[Saved entries]
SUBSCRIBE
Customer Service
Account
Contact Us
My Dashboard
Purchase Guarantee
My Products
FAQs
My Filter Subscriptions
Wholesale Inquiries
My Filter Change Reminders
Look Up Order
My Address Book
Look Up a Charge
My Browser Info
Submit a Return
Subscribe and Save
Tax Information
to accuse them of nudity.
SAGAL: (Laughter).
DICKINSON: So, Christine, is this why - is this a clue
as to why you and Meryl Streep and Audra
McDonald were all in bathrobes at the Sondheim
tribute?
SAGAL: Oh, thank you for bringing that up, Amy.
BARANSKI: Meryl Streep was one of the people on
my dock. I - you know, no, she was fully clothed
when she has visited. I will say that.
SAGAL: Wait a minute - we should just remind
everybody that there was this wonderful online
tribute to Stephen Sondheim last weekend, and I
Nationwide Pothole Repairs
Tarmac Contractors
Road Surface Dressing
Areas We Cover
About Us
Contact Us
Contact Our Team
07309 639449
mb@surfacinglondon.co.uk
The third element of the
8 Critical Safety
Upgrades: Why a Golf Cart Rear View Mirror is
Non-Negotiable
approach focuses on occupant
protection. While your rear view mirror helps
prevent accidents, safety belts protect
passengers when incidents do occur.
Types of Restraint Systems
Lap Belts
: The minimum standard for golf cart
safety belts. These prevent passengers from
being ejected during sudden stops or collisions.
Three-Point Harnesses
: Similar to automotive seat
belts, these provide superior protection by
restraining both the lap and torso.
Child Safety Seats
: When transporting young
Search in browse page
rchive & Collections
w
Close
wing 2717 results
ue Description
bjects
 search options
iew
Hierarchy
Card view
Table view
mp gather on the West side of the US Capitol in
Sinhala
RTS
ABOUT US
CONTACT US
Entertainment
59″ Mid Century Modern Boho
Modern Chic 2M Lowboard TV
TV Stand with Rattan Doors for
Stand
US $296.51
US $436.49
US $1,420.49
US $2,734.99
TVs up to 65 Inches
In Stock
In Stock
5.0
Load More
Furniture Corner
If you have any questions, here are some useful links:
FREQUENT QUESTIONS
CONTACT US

• WORK REQUEST: Identify the lines above with the word "Filter". Copy them.

• RESPONSE TO THE TASK:
My Filter Subscriptions
My Filter Change Reminders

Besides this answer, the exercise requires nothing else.